Мидмор с радостью убедился в том, что на его стучащих болью висках не написано ничего такого, что мистер Сперрит мог бы истолковать как историю его поражения — ведь несчастные любовники, так же как и счастливые, почему-то полагают, что весь мир посвящен в их сердечные дела. Во всяком случае, мистер Сперрит объяснил радость Мидмора совершенно иными причинами. Он проводил Фрэнкуэла в малую гостиную. Казалось, весь дом был полон гостей, которые во весь голос распевали какие-то дурацкие песни о коровах, а в прихожей пахло мокрыми плащами.
— Сегодня вечером мы поем зимнюю кантату «Высок прилив на бреге Линкольншира»[63], — объяснил мистер Сперрит. — Я знал, что вы вернетесь. Нам надо еще обсудить с вами кучу всяких мелочей. Что же касается дома, то там все готово, и вы можете в любой момент переехать туда. Правда, я не мог выгнать оттуда Роду… и Чарли тоже не мог. Ведь она родная сестра вашей няни, которая привезла вас сюда, когда вам было всего четыре года, и нужно было как можно скорее поставить вас на ноги после кори.
— Правда? Я болел корью? — рассеянно спросил Мидмор, ощущая какой-то неприятный вкус во рту. — Как вы думаете, я смогу переночевать там сегодня?
В это время тридцать развеселых юных голосов громко призвали кого-то «поднять бокалы — и до дна, до дна, до дна!».
Мистеру Сперриту пришлось повысить голос, чтобы перекрыть шум:
— Разумеется. Если бы я попросил вас остаться у меня, этого Рода мне никогда бы не простила… Конечно, она немного не в своем уме, но это чистая, преданная душа, всегда готовая вам помочь. Ne sit ancillae,[64] я бы сказал.
— Спасибо. Мне пора. Я немного пройдусь.
Ошеломленный, с ощущением дурноты, он, спотыкаясь, вышел на улицу и в обступивших его зимних сумерках увидел массивный квадратный дом на берегу ручья.

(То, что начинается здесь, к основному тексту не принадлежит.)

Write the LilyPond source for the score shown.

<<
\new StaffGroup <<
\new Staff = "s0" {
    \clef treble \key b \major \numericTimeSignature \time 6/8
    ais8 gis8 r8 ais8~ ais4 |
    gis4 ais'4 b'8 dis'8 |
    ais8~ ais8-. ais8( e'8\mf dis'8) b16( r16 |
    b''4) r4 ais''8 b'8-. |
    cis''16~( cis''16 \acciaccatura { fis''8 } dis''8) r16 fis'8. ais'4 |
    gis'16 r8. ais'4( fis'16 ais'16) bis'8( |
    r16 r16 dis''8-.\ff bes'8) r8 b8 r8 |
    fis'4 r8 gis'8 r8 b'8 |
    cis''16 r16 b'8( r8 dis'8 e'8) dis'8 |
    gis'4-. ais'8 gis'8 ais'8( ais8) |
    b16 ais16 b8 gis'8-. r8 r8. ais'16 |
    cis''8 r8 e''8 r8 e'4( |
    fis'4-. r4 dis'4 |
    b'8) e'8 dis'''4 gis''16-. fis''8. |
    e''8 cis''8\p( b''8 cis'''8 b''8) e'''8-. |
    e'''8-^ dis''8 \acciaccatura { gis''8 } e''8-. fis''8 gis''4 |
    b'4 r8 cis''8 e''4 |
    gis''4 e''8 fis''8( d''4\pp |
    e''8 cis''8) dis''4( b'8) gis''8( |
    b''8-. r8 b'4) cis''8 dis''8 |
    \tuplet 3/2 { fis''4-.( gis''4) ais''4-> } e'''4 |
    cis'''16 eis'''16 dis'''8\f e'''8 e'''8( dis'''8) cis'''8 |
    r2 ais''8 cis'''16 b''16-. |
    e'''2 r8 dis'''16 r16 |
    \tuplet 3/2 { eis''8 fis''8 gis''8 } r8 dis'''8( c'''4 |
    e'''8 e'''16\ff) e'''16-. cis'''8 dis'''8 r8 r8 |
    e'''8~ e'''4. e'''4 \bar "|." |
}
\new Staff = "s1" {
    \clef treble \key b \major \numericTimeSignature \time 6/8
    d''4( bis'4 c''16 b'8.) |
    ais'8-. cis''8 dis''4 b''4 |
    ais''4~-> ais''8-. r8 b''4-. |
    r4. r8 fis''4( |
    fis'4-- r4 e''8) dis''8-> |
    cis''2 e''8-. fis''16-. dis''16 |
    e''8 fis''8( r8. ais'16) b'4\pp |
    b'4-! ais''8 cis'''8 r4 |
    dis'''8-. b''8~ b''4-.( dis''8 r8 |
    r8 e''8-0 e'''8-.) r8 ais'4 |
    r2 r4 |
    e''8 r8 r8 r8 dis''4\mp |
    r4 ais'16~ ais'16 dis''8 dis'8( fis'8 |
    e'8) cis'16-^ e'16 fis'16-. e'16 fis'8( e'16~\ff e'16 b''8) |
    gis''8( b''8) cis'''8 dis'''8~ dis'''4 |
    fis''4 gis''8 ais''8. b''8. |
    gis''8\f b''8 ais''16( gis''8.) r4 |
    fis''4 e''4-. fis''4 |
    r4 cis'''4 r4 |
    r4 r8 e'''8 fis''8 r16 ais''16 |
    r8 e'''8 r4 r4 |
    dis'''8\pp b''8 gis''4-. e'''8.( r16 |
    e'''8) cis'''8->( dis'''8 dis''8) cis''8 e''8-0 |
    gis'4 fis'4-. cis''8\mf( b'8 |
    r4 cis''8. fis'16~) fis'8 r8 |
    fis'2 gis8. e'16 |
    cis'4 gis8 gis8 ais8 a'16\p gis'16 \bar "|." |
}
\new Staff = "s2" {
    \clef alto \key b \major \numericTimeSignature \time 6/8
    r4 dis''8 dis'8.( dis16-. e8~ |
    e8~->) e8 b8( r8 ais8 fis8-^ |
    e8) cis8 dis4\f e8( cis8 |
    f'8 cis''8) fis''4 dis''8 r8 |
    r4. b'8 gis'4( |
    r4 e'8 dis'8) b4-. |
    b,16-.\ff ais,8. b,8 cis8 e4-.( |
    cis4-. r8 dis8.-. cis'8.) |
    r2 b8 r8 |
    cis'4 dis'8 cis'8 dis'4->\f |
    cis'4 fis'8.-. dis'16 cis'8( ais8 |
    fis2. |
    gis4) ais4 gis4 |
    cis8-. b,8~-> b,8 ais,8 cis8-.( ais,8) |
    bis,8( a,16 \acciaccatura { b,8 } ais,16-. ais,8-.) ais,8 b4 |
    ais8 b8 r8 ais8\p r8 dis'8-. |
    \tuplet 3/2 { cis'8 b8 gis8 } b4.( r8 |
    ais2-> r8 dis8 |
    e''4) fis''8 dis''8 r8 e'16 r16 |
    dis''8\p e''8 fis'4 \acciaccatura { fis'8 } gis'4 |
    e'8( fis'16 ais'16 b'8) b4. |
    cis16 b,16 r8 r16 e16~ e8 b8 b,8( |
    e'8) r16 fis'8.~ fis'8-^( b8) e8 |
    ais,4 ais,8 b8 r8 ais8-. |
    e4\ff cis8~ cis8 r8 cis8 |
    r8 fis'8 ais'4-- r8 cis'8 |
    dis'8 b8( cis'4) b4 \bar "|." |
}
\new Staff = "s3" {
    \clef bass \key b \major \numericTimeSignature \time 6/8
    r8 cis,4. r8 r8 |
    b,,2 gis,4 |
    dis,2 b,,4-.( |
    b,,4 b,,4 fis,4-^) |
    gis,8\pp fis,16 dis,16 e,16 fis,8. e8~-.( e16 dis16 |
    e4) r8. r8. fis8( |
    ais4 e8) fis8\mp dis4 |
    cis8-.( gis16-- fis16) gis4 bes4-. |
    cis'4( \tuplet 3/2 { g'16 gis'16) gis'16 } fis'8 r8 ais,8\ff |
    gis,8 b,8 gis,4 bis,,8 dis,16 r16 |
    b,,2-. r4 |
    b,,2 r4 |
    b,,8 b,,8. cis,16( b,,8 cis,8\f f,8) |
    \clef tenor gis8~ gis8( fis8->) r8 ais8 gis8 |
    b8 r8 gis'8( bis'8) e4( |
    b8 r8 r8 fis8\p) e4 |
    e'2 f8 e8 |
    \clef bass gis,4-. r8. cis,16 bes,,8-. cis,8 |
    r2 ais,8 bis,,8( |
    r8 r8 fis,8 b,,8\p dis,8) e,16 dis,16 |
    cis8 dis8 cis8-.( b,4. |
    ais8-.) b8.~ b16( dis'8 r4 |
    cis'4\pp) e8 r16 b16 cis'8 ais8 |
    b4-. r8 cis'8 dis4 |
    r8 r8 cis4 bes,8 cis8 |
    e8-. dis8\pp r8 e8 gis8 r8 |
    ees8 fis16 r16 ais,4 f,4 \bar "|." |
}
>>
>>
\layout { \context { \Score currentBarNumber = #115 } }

Его прибытие в этот дом отнюдь нельзя назвать триумфальным, ибо, как только дверь была отперта и у Роды вырвалось изумленное восклицание, он храбро шагнул и тут же потерял сознание, как это нередко бывает с теми, кто в течение двадцати двух часов много предается эмоциям и мало ест.
— Извините, — сказал он, когда к нему вернулся дар речи.
Он лежал возле самой лестницы, а его голова покоилась на коленях у Роды.